- [To do] Return the full listing unchanged, excluding any images it contains.

- [The data]
★ ★ ★

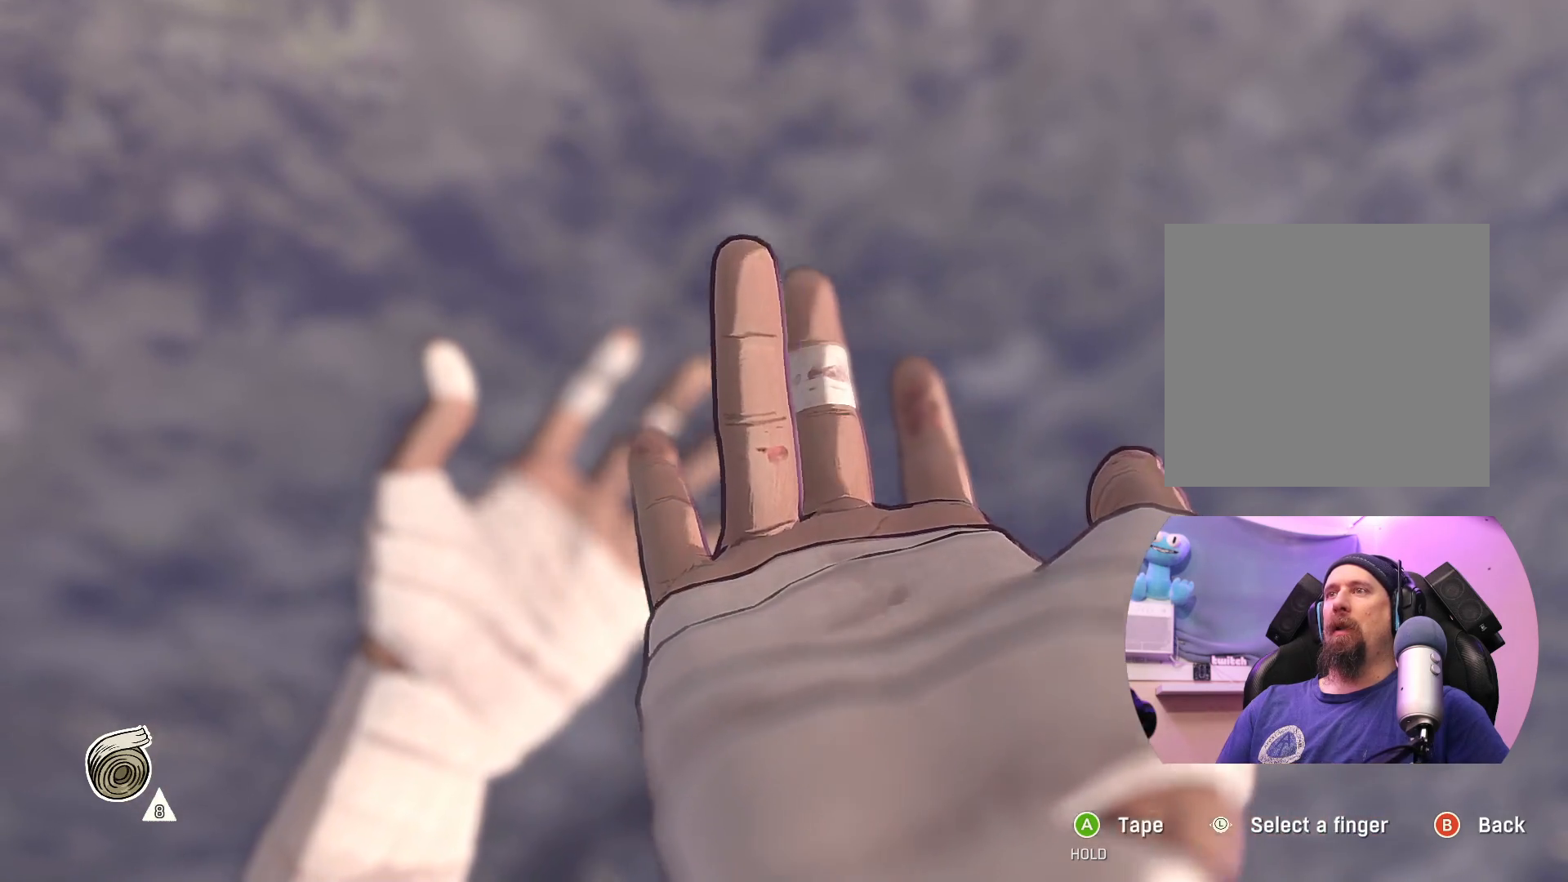
{"buttons": [], "left_stick": "right", "right_stick": "center", "events": [[133, "left_stick", "center"], [300, "left_stick", "right"]]}
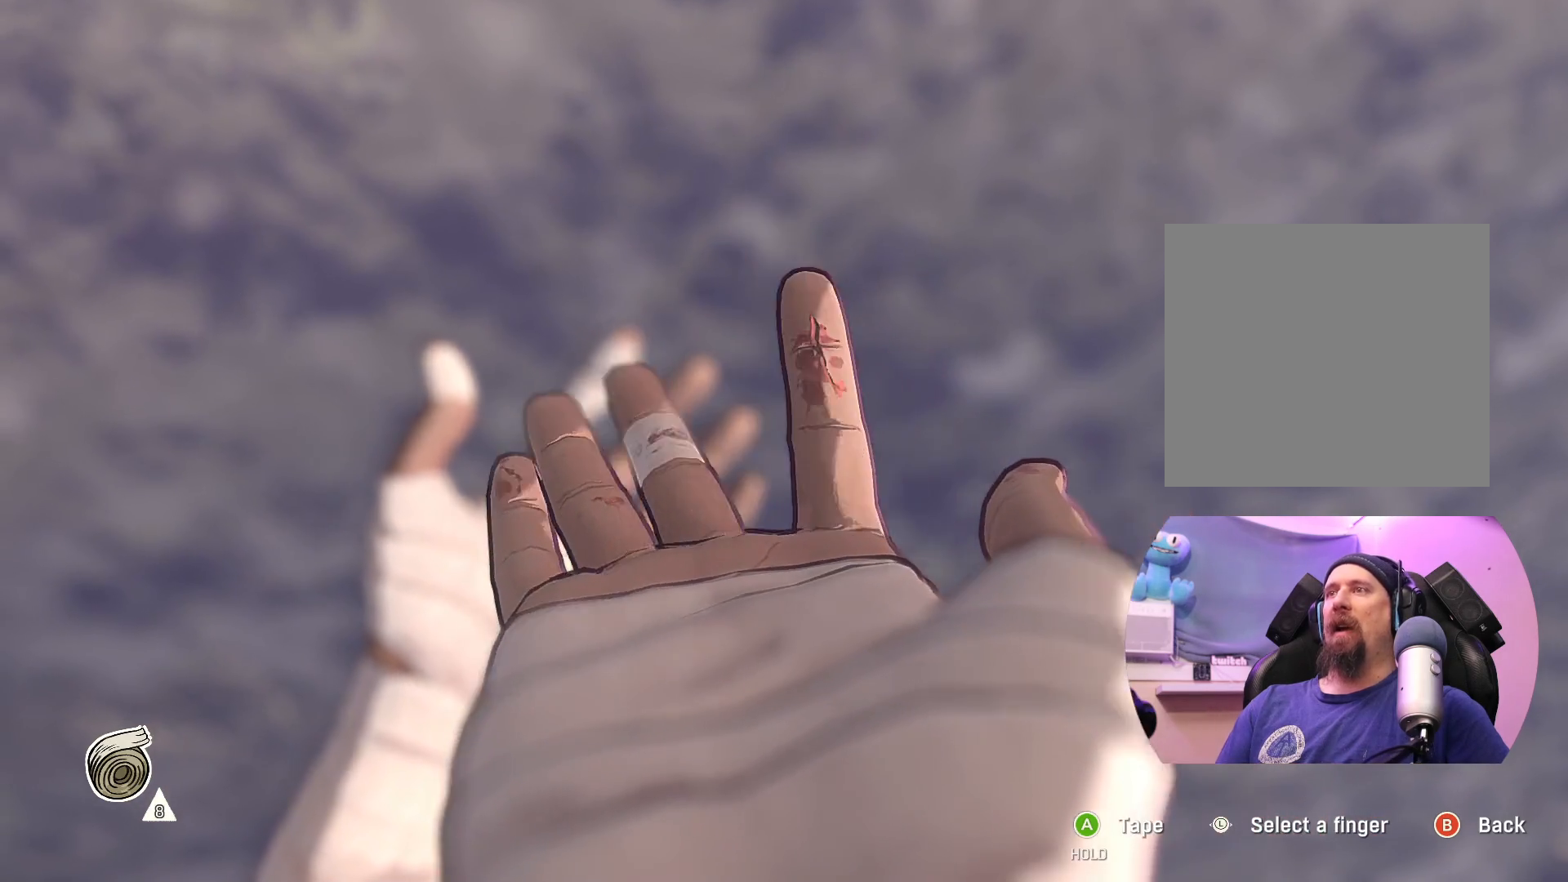
{"buttons": [], "left_stick": "center", "right_stick": "center", "events": [[33, "left_stick", "center"]]}
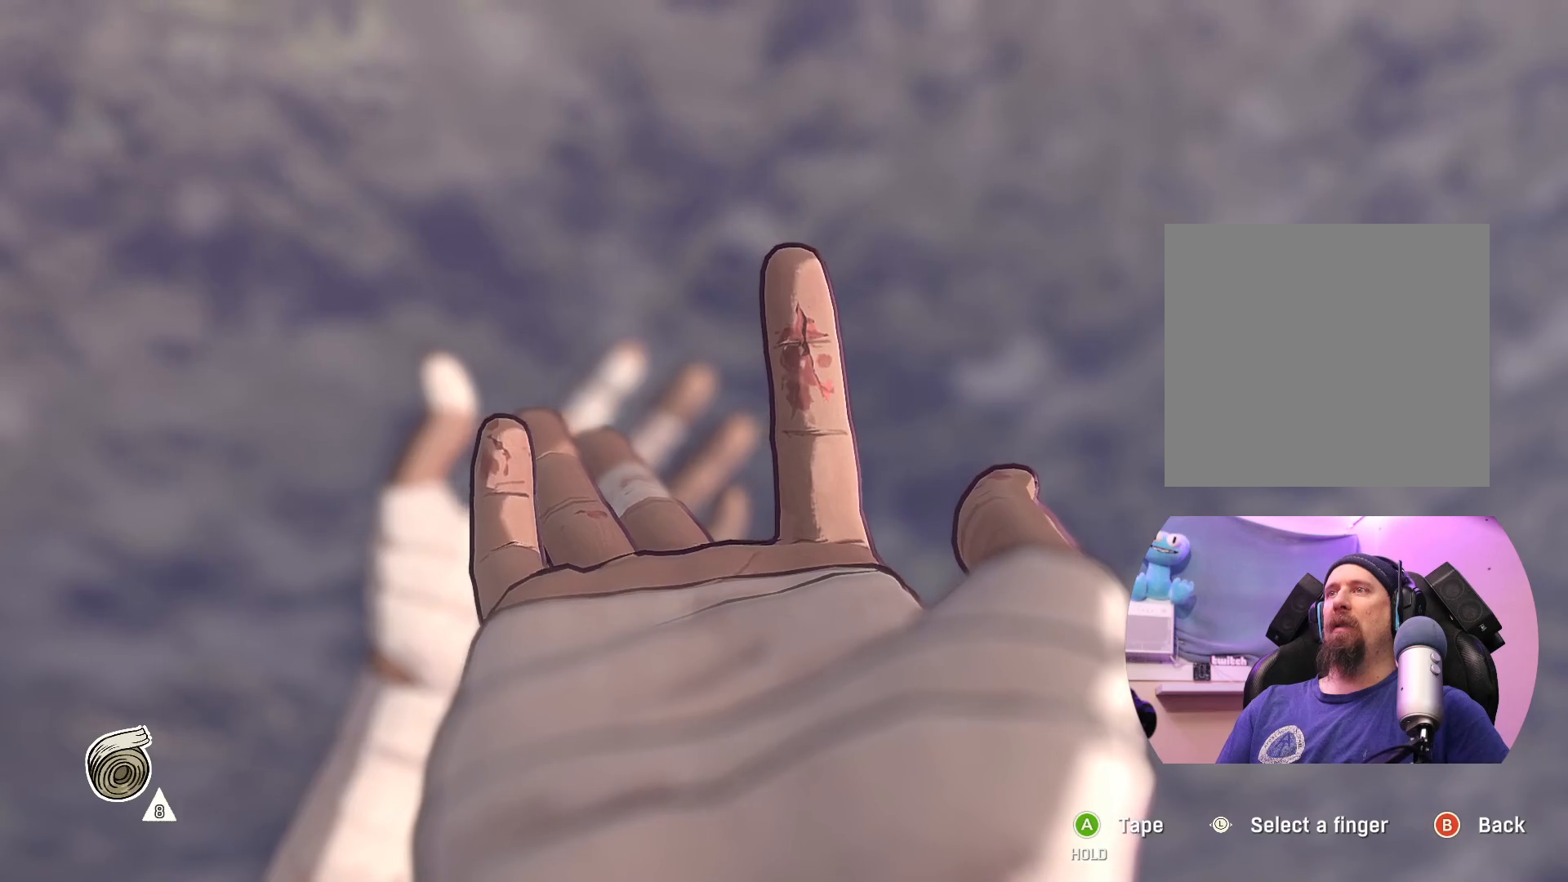
{"buttons": [], "left_stick": "center", "right_stick": "center", "events": []}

★ ★ ★

- [Task output]
{"buttons": [], "left_stick": "right", "right_stick": "center", "events": [[133, "left_stick", "center"], [300, "left_stick", "right"]]}
{"buttons": [], "left_stick": "center", "right_stick": "center", "events": [[33, "left_stick", "center"]]}
{"buttons": [], "left_stick": "center", "right_stick": "center", "events": []}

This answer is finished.